Edward Copeland advises clients in a wide range of areas including employment, media, commercial, and constitutional law. He has over four decades of experience providing counsel to a diverse collection of clients, protecting their rights and interests, and representing them in litigation, often in matters presenting complicated financial and legal issues. His clients include individuals and companies and span a variety of industries, including media and technology, insurance, law firms, healthcare, food and restaurants, theater, the arts, social services, not-for-profit organizations, and entities based abroad in their activities in the United States.
Ed is a member of the Executive Committee of the Board of Volunteer Lawyers for the Arts, and Co-Chair of its Development Committee. Ed is active in the New York State Bar Association, the Association of the Bar of the City of New York, the Media Law Resource Center and the Professional Liability Underwriting Society. Earlier in his career, he served as the General Counsel of New York Lawyers for the Public Interest, Inc., where he supervised projects in environmental justice, disability rights and placement of pro bono cases with private law firms. He served as associate general counsel of the National Emergency Civil Liberties Committee which merged into the Center for Constitutional Rights. He was a founder of the Public Interest Law Foundation, Inc., an organization organized to encourage and subsidize careers in public interest law. Earlier in his career, Ed was associated with other firms of national reputation, including as a member of the boutique constitutional law firm of Rabinowitz, Boudin & Standard.

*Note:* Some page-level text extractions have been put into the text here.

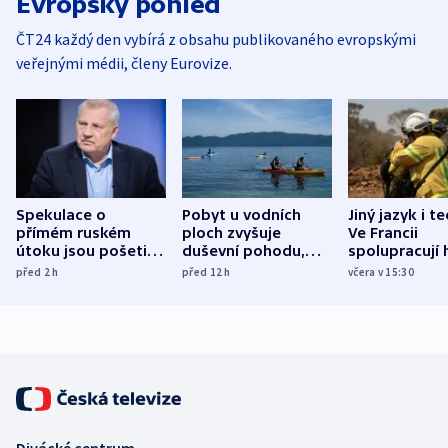
Evropský pohled
ČT24 každý den vybírá z obsahu publikovaného evropskými
veřejnými médii, členy Eurovize.
Spekulace o
Pobyt u vodních
Jiný jazyk i t
přímém ruském
ploch zvyšuje
Ve Francii
útoku jsou pošetilé,
duševní pohodu,
spolupracují h
míní estonský
ukázala
různých zemí
před 2
h
před 12
h
včera v 15:30
bezpečnostní
mezinárodní studie
expert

Ed has been listed in New York Metro Super Lawyers since 2013. Ed graduated from New York University School of Law, cum laude, where he was an Arthur Garfield Hays Fellow in Civil Liberties. He received his undergraduate degree from Clark University. He is admitted to practice in the Supreme Court of the United States, the United States Courts of Appeal for the First, Second, Fourth and Ninth Circuits, the United States District Courts for the Southern and Eastern Districts of New York, and the State of New York.